Выехав в Цюрих, Камилла тотчас же включилась в политическую деятельность, вступила в молодежную секцию Заграничного союза польских социалистов. Вскоре, закончив учебу в Варшаве, в Швейцарию приехал стажироваться Лютек. Пользуясь пасхальными каникулами, оба вернулись в Варшаву и приняли участие в первомайской демонстрации. Царская полиция, как всегда, перекрыла движение участникам, но задержанных сразу не арестовали, а только проверили документы. Тут как раз и записали данные обоих Горвицев. Опасаясь ненужных последствий, вечером они уехали в Цюрих. А на следующий день на Крулевскую заявилась полиция с приказом арестовать «бунтовщиков». Не застав их дома, забрали с собой Юлию. Близкие были напуганы. Опасались, что далеко уже немолодая женщина после ареста тяжело заболеет. Освободить ее из тюрьмы ратуши удалось лишь спустя несколько дней. Сетованиям и сочувствию не было предела. Юлия, однако, нисколько не сокрушалась по поводу возникшей несправедливости. Наоборот, и она почувствовала себя «бунтовщиком».

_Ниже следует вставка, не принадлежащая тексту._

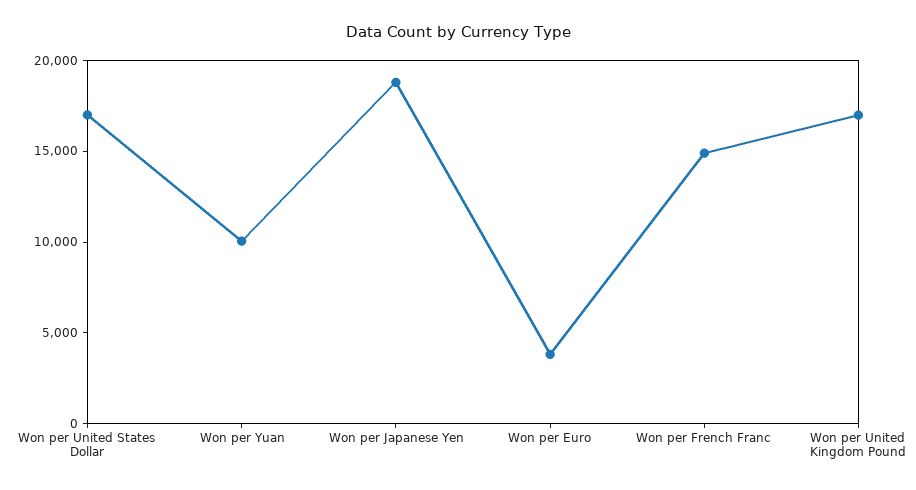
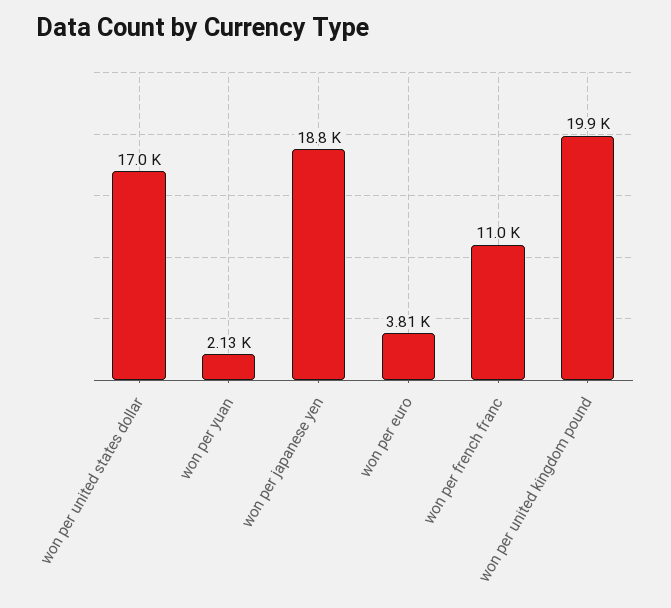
  {
    "Won per United States Dollar": 17000,
-   "Won per Yuan": 10000,
+   "Won per Yuan": 2130,
    "Won per Japanese Yen": 18800,
    "Won per Euro": 3810,
-   "Won per French Franc": 15000,
+   "Won per French Franc": 11000,
-   "Won per United Kingdom Pound": 17000
+   "Won per United Kingdom Pound": 19900
  }

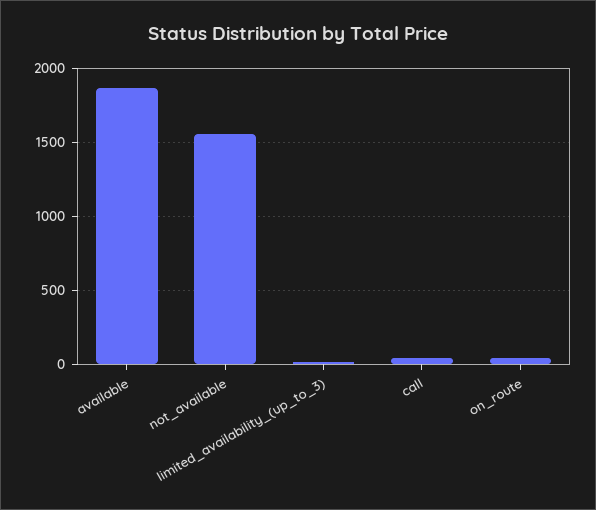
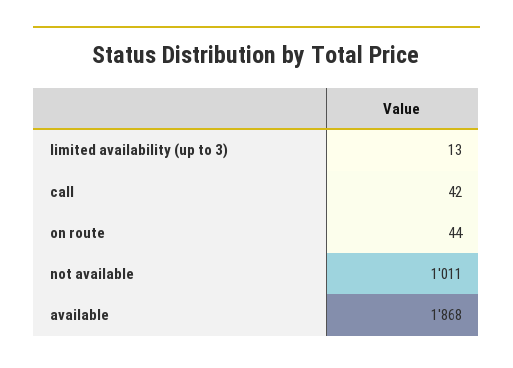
  {
    "available": 1868,
-   "not_available": 1550,
+   "not_available": 1011,
    "limited_availability_(up_to_3)": 13,
    "call": 42,
    "on_route": 44
  }

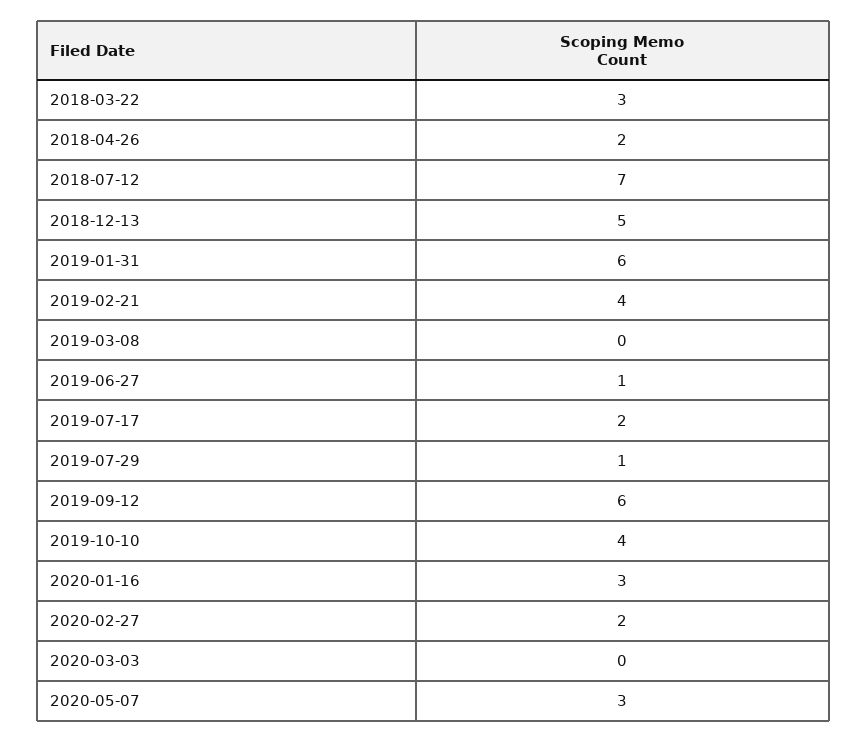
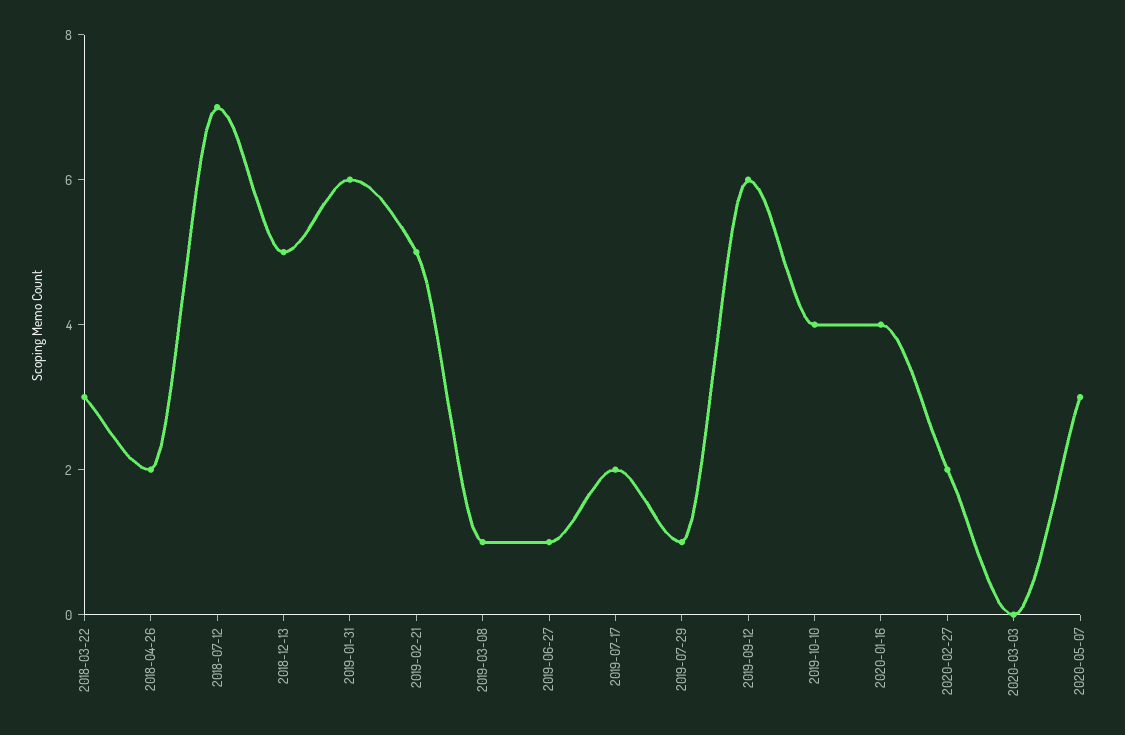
  {
    "2018-03-22": 3,
    "2018-04-26": 2,
    "2018-07-12": 7,
    "2018-12-13": 5,
    "2019-01-31": 6,
-   "2019-02-21": 4,
+   "2019-02-21": 5,
-   "2019-03-08": 0,
+   "2019-03-08": 1,
    "2019-06-27": 1,
    "2019-07-17": 2,
    "2019-07-29": 1,
    "2019-09-12": 6,
    "2019-10-10": 4,
-   "2020-01-16": 3,
+   "2020-01-16": 4,
    "2020-02-27": 2,
    "2020-03-03": 0,
    "2020-05-07": 3
  }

Она призналась, что, когда демонстрация проходила по Крулевской под окнами ее дома, в сторону Театральной площади, и она услыхала: «Да здравствует свобода! Да здравствует братство! Долой власть капитала! Долой эксплуатацию!» — а среди красных знамен разглядела своих детей с алыми гвоздиками в петлице, то забыла, что сама капиталистка и эксплуататорша. Она пришла в неописуемый восторг, сорвала со стола в гостиной красную скатерть и стала из окна размахивать ею, как знаменем.
Портрет Янины, в красной пелерине, пропутешествовал по разным салонам. Висел он и на улице Окульник, где его героиня была уже моей бабкой. В 1940 году портрет повесили в комнате дома на площади Старого Мяста в Варшаве. До войны там размещалась типография издательства Мортковича и склады. После первых же налетов, сорвавших с дома на улице Окульник крышу, мы переехали на Старе Място вместе со всем нашим скарбом. Бабка очень старательно обустраивала новое жилище: развесила картины, привела в порядок книги, расставила памятные вещицы на ясеневых столиках. Была убеждена, что тут мы спокойно переживем войну, и считала, что пока живется, жить надо, окружая себя красотой. Через пять месяцев нам пришлось оттуда спешно бежать, прятаться от немцев по разным укрытиям, жить в условиях, весьма далеких от ее эстетических пристрастий. А во время восстания портрет на Старом Мясте сгорел вместе со всем семейным имуществом. И следа не осталось. Ни одной репродукции или фотографии. Пусть же хоть тут появится, на страницах этой книги — как тень своего бытия.